Highlights & Insights¶
- Sophisticated Decomposition Framework: Transforms the diagnosis of counting failure from a black box into a three-stage analysis, pinpointing symbolic mapping through orthogonal experiments.
- Creative Use of Latent Probes: Establishes causal links by combining linear probes with intervention analysis rather than merely detecting information presence.
- Theoretical Insight via "Fragmented Number Hypothesis": Reveals that the fundamental VLM bottleneck lies in representation unity rather than computational capability.
Limitations & Future Work¶
- The Go board task in synthetic experiments, while strictly controlled, is simplified.
- Validated only on the Qwen3-VL foundation model; the situation for other VLM architectures remains unknown.
- The paper diagnoses the problem but does not provide a definitive solution.
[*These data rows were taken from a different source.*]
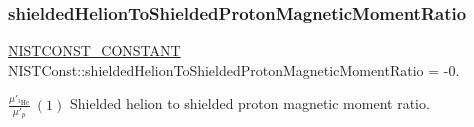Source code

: \subsubsection{\texorpdfstring{shielded\+Helion\+To\+Shielded\+Proton\+Magnetic\+Moment\+Ratio}{shieldedHelionToShieldedProtonMagneticMomentRatio}}
{\footnotesize\ttfamily \mbox{\hyperlink{group___n_i_s_t_const-_macros_ga2b0fc1d7452373f816175dd86ce26729}{N\+I\+S\+T\+C\+O\+N\+S\+T\+\_\+\+C\+O\+N\+S\+T\+A\+NT}} N\+I\+S\+T\+Const\+::shielded\+Helion\+To\+Shielded\+Proton\+Magnetic\+Moment\+Ratio = -\/0.}

$\frac{\mu'_{^3\textrm{He}}}{\mu'_p} \ (1)$ Shielded helion to shielded proton magnetic moment ratio. 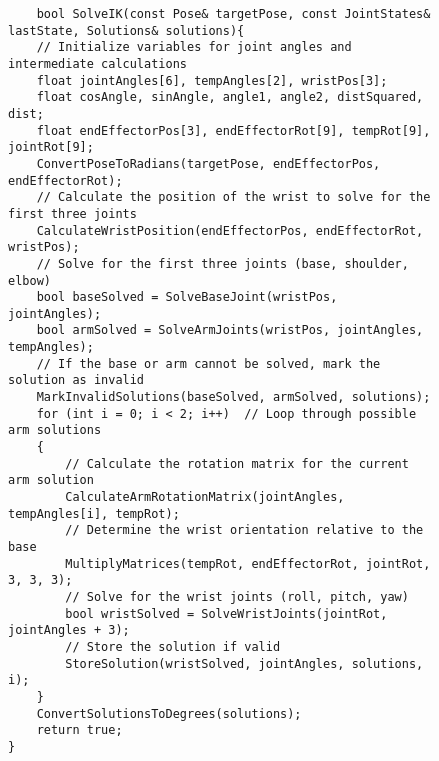 \newpage
{}


\begin{figure}[H]
	\centering
	\begin{verbatim}
	bool SolveIK(const Pose& targetPose, const JointStates& lastState, Solutions& solutions){
    // Initialize variables for joint angles and intermediate calculations
    float jointAngles[6], tempAngles[2], wristPos[3];
    float cosAngle, sinAngle, angle1, angle2, distSquared, dist;
    float endEffectorPos[3], endEffectorRot[9], tempRot[9], jointRot[9];
    ConvertPoseToRadians(targetPose, endEffectorPos, endEffectorRot);
    // Calculate the position of the wrist to solve for the first three joints
    CalculateWristPosition(endEffectorPos, endEffectorRot, wristPos);
    // Solve for the first three joints (base, shoulder, elbow)
    bool baseSolved = SolveBaseJoint(wristPos, jointAngles);
    bool armSolved = SolveArmJoints(wristPos, jointAngles, tempAngles);
    // If the base or arm cannot be solved, mark the solution as invalid
    MarkInvalidSolutions(baseSolved, armSolved, solutions);
    for (int i = 0; i < 2; i++)  // Loop through possible arm solutions
    {
        // Calculate the rotation matrix for the current arm solution
        CalculateArmRotationMatrix(jointAngles, tempAngles[i], tempRot);
        // Determine the wrist orientation relative to the base
        MultiplyMatrices(tempRot, endEffectorRot, jointRot, 3, 3, 3);
        // Solve for the wrist joints (roll, pitch, yaw)
        bool wristSolved = SolveWristJoints(jointRot, jointAngles + 3);
        // Store the solution if valid
        StoreSolution(wristSolved, jointAngles, solutions, i);
    }
    ConvertSolutionsToDegrees(solutions);
    return true; 
}
	\end{verbatim}
\end{figure}


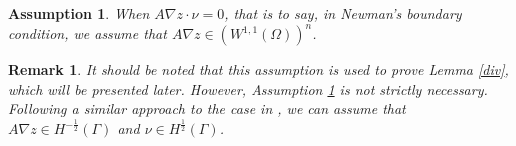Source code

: \documentclass[9pt,reqno]{amsart}
\theoremstyle{plain}
\newtheorem{lemma}[theorem]{Lemma}
\newtheorem{assumption}[theorem]{Assumption}
\newtheorem{remark}[theorem]{Remark}
\numberwithin{equation}{section}
\numberwithin{theorem}{section}
\def\Om{\Omega}
\DeclareMathOperator*{\Div}{\mathrm{div}}
\def\Om{\Omega}
\def\mcH{\mathcal{H}}
\begin{document}
	\begin{assumption}\label{assume2}
		When $A\nabla z \cdot \nu =0$, that is to say, in Newman's boundary condition, we assume that $A\nabla z \in (W^{1,1}(\Om))^n$.
	\end{assumption}
	\begin{remark}
		It should be noted that this assumption is used to prove Lemma \ref{div}, which will be presented later. However, Assumption \ref{assume2} is not strictly necessary. Following a similar approach to the case in \cite{BSV}, we can assume that $A\nabla z \in H^{-\frac{1}{2}}(\Gamma)$ and $\nu \in H^{\frac{1}{2}}(\Gamma)$.
	\end{remark}
\end{document}
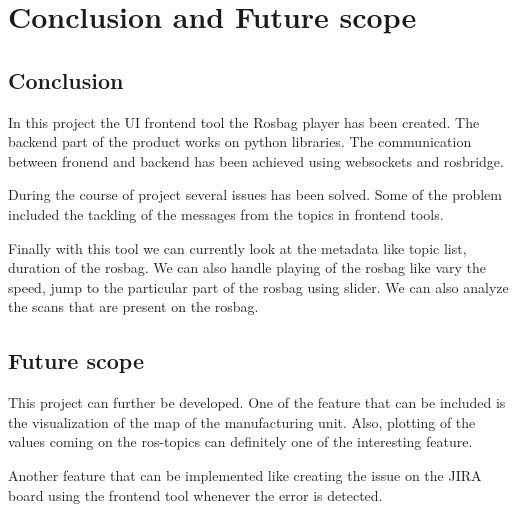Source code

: \chapter{Conclusion and Future scope}
\section{Conclusion}
In this project the UI frontend tool the Rosbag player has been created. The backend part of the product works on python libraries. The communication between fronend and backend has been achieved using websockets and rosbridge. 

During the course of project several issues has been solved. Some of the problem included the tackling of the messages from the topics in frontend tools.

Finally with this tool we can currently look at the metadata like topic list, duration of the rosbag. We can also handle playing of the rosbag like vary the speed, jump to the particular part of the rosbag using slider. We can also analyze the scans that are present on the rosbag. 

\section{Future scope}

This project can further be developed. One of the feature that can be included is the visualization of the map of the manufacturing unit. Also, plotting of the values coming on the ros-topics can definitely one of the interesting feature. 

Another feature that can be implemented like creating the issue on the JIRA board using the frontend tool whenever the error is detected.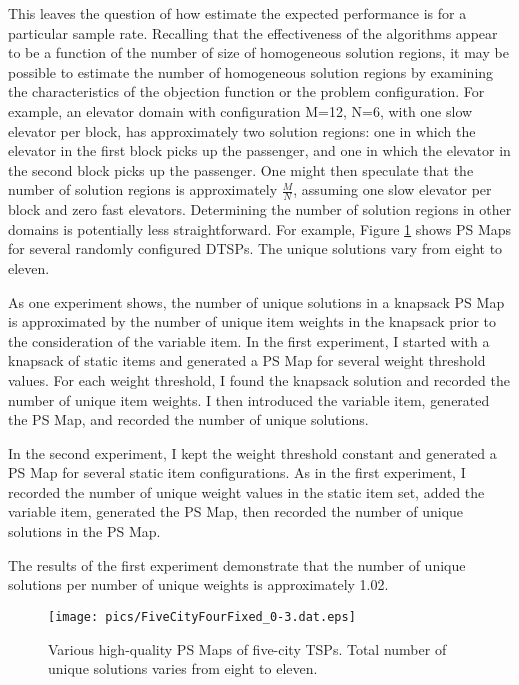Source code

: 
This leaves the question of how estimate the expected performance is for a particular sample rate. Recalling that the effectiveness of the algorithms appear to be a function of the number of size of homogeneous solution regions, it may be possible to estimate the number of homogeneous solution regions by examining the  characteristics of the objection function or the problem configuration.  For example, an elevator domain with configuration M=12, N=6, with one slow elevator per block, has approximately two solution regions:  one in which the elevator in the first block picks up the passenger, and one in which the elevator in the second block picks up the passenger.  One might then speculate that the  number of solution regions is approximately $\frac{M}{N}$, assuming one slow elevator per block and zero fast elevators.  Determining the number of solution regions in other domains is potentially less straightforward.  For example, Figure \ref{fig:five_city_tsps} shows PS Maps for several randomly configured DTSPs.  The unique solutions vary from eight to eleven.


As one experiment shows, the number of unique solutions in a knapsack PS Map is approximated by the number of unique item weights in the knapsack prior to the consideration of the variable item.  In the first experiment, I started with a knapsack of static items and generated a PS Map for several weight threshold values.  For each weight threshold, I found the knapsack solution and recorded the number of unique item weights.  I then introduced the variable item, generated the PS Map, and recorded the number of unique solutions.

In the second experiment, I kept the weight threshold constant and generated a PS Map for several static item  configurations.  As in the first experiment, I recorded the number of unique weight values in the static item set, added the variable item, generated the PS Map, then recorded the number of unique solutions in the PS Map.

The results of the first experiment demonstrate that the number of unique solutions per number of unique weights is approximately 1.02.




\begin{figure}
\begin{center}
\texttt{[image: pics/FiveCityFourFixed\_0-3.dat.eps]}
\caption{Various high-quality PS Maps of five-city TSPs.  Total number of unique solutions varies from eight to eleven.}
\label{fig:five_city_tsps}
\end{center}
\end{figure}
- The universality of this bottleneck in higher-order reasoning tasks beyond counting remains to be verified.
Related Work & Insights¶
- vs. Systematic Generalization Literature: Previous work focused on visual distribution shifts; this paper is the first to systematically decompose multimodal generalization in VLMs, identifying representation ruptures between language and vision.
- vs. VLM Benchmarking: Existing evaluations only report accuracy metrics; this work delves into internal mechanisms (linear probing + circuit analysis) to reveal structural defects masked by accuracy.
Rating¶
- Novelty: ⭐⭐⭐⭐⭐ (First to strictly decompose VLM counting failure into three stages using causal diagnostic tools and proposing the Fragmented Number Hypothesis.)
- Experimental Thoroughness: ⭐⭐⭐⭐⭐ (Dual-level validation with synthetic and real models + latent probes + intervention analysis + circuit tracing.)
- Writing Quality: ⭐⭐⭐⭐⭐ (Clear logical chain with sequential hypothesis testing.)
- Value: ⭐⭐⭐⭐⭐ (Provides profound understanding of multimodal model reliability, guiding VLM design and safety research.)